Records provided —
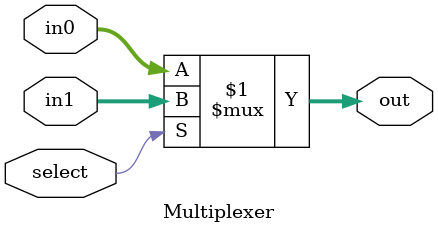
<source format=v>
`timescale 1ns/ 1ps
module Multiplexer(
    in0, in1, select,
	 out
    );
	
	parameter inputWidth = 0;
	
	input [inputWidth-1:0] in0, in1;
	input select;
	output wire [inputWidth-1:0] out;
	
	assign out = select ? in1: in0;
endmodule

</source>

Task statement — Gather from the records above every line containing the string "inputWidth".

Answer —
	parameter inputWidth = 0;
	input [inputWidth-1:0] in0, in1;
	output wire [inputWidth-1:0] out;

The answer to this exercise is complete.